Os Arquivos ao assumirem a necessidade de produção e gestão de arquivos digitais, têm de assumir uma postura que não pode ficar confinada à simples constatação de que os suportes da informação sofreram uma alteração. Implica também, profundas alterações de âmbito organizacional. Este desafio tem que ser encarado de forma determinada, mas ao mesmo tempo com a consciência que muito dificilmente sozinhos e com os meios actualmente disponibilizados seremos capazes de ultrapassar mais esta fase de transição.

A prestação de novos serviços e a perspectiva de produção de novos produtos obrigam necessariamente à implementação de novas infra-estruturas e à consideração de novas modalidades de promoção dos arquivos.

No âmbito dos novos produtos, o foco está orientado para a gestão dos utilizadores e a definição clara dos seus diferentes perfis e para a angariação de novos clientes, fazendo apelo, nomeadamente, a técnicas de marketing Os arquivos digitais, permitindo o acesso remoto via web, afiguram-se como oportunidades de negócio, pelas mais-valias introduzidas.

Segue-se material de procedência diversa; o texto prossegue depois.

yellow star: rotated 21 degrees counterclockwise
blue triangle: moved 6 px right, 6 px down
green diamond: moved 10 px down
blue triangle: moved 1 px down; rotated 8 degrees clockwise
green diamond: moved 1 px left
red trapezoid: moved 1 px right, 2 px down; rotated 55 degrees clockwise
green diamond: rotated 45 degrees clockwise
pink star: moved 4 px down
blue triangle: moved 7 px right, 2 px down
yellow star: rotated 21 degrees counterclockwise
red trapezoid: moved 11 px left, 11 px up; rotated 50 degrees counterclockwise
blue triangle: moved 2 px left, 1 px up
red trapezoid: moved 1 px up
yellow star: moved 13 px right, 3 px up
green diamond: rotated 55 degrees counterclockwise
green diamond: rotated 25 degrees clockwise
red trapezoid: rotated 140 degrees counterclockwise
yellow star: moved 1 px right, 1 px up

Contudo, a existência de salas de leitura virtual não deve ser encarada como uma mera reprodução das actuais áreas de referência e leitura presencial.

Problemas associados aos múltiplos tipos de acesso, em simultâneo e de forma diferida, como o pagamento electrónico e, sobretudo, a assinatura digital, que permitam a transferência de uma informação autêntica e fiável, esbarram com constrangimentos de ordem burocrática e legal, que não são fáceis de ultrapassar sem uma profunda alteração no actual panorama da

Administração Pública Portuguesa.

Maior autonomia, mais competência, mas sobretudo mais e melhores meios humanos e materiais são absolutamente indispensáveis para vencer o desafio da modernização e conseguir aumentar significativamente os níveis de satisfação dos utilizadores dos arquivos.

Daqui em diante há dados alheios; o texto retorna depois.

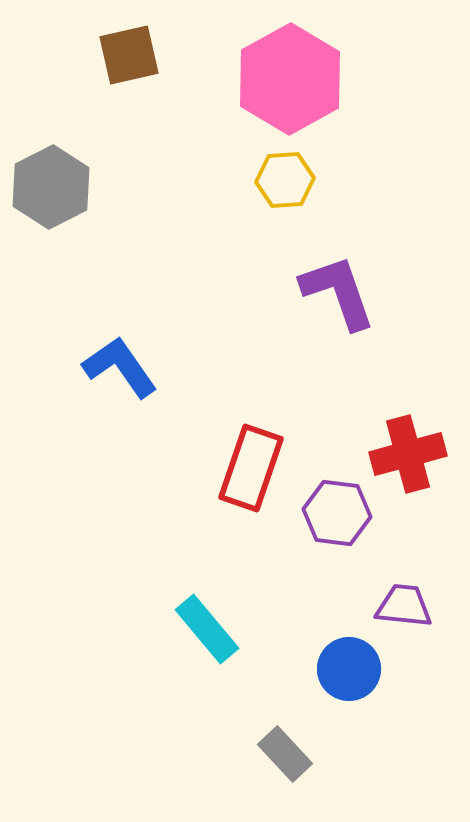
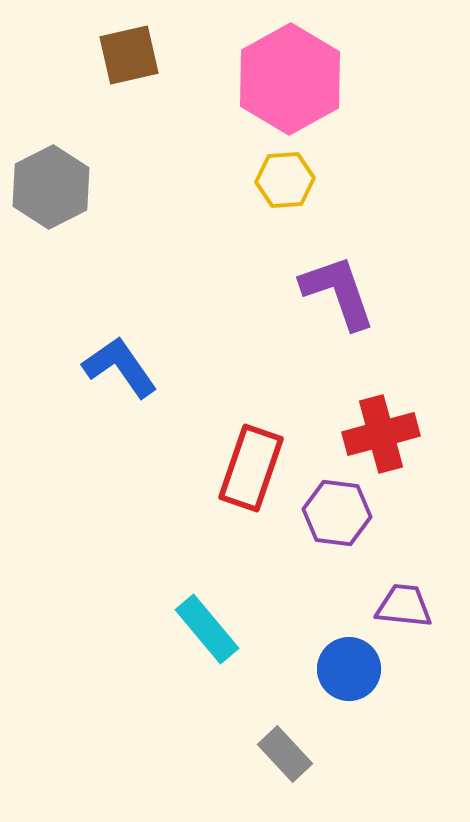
red cross: moved 27 px left, 20 px up
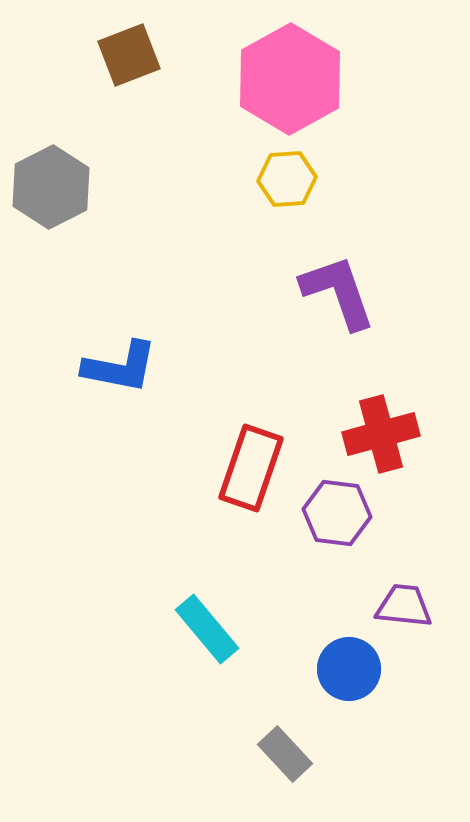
brown square: rotated 8 degrees counterclockwise
yellow hexagon: moved 2 px right, 1 px up
blue L-shape: rotated 136 degrees clockwise
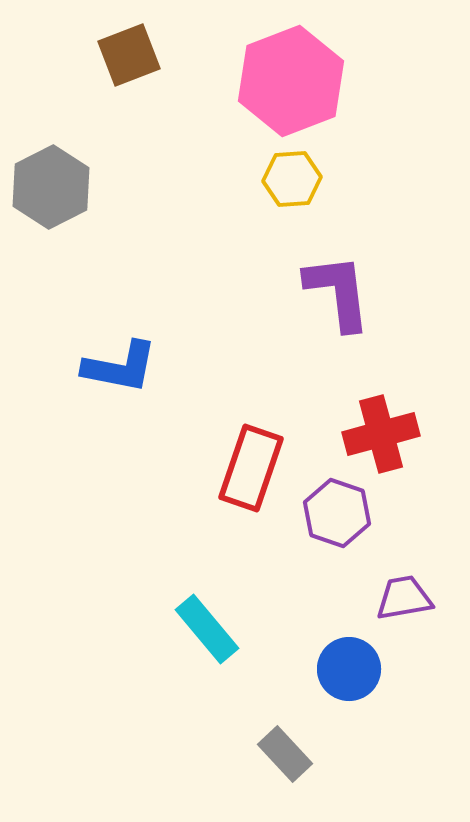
pink hexagon: moved 1 px right, 2 px down; rotated 8 degrees clockwise
yellow hexagon: moved 5 px right
purple L-shape: rotated 12 degrees clockwise
purple hexagon: rotated 12 degrees clockwise
purple trapezoid: moved 8 px up; rotated 16 degrees counterclockwise
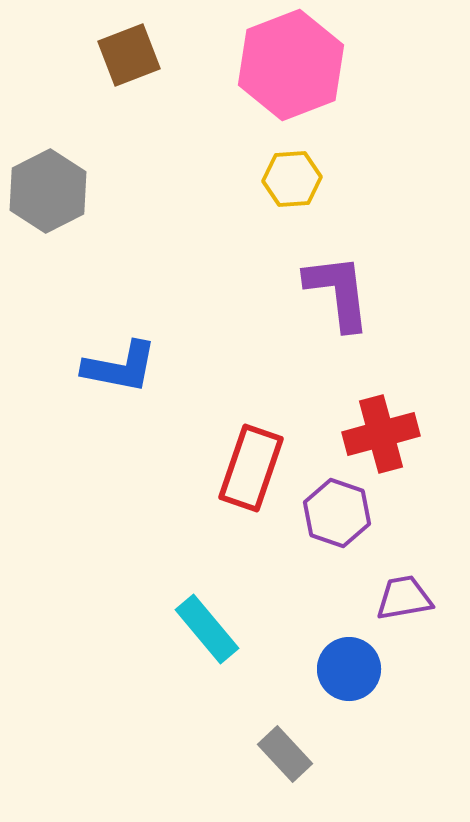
pink hexagon: moved 16 px up
gray hexagon: moved 3 px left, 4 px down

NOTAS 1. No ADP foram identificados 4 estruturas de página

para cada uma, para as quais foram definidas quatro diferentes configurações de OCR. Para cada uma delas obtiveram-se tempos diferentes de conversão e anotação sendo o tempo indicado a média aritmética dos diferentes tempos contabilizados.

2. Os perfis de digitalização (em inglês, benchmarking) são o resultado dos testes de pré-digitalização que, realizados sobre um determinado universo documental, permitem obter amostragens de tipologias documentais e respectivas opções ideais de aquisição das respectivas imagens.

3. Estão neste caso a conversão de ficheiros, já elaborados em formato electrónico pela respectiva entidade produtora, com a descrição da documentação (custodiada pela Sociedade de Transportes Colectivos do Porto, STCP S. A.) utilizando a especificação do EAD. Um outro exemplo que pode ser referido foi a conversão de bases de dados oriundas dos trabalhos de descrição do Arquivo do Instituto dos Vinhos do Douro e Porto, utilizando processos similares e que contou com a intervenção do ADP a montante, na concepção de um plano de classificação que está a ser utilizado pela instituição nas suas actividade de produção actuais.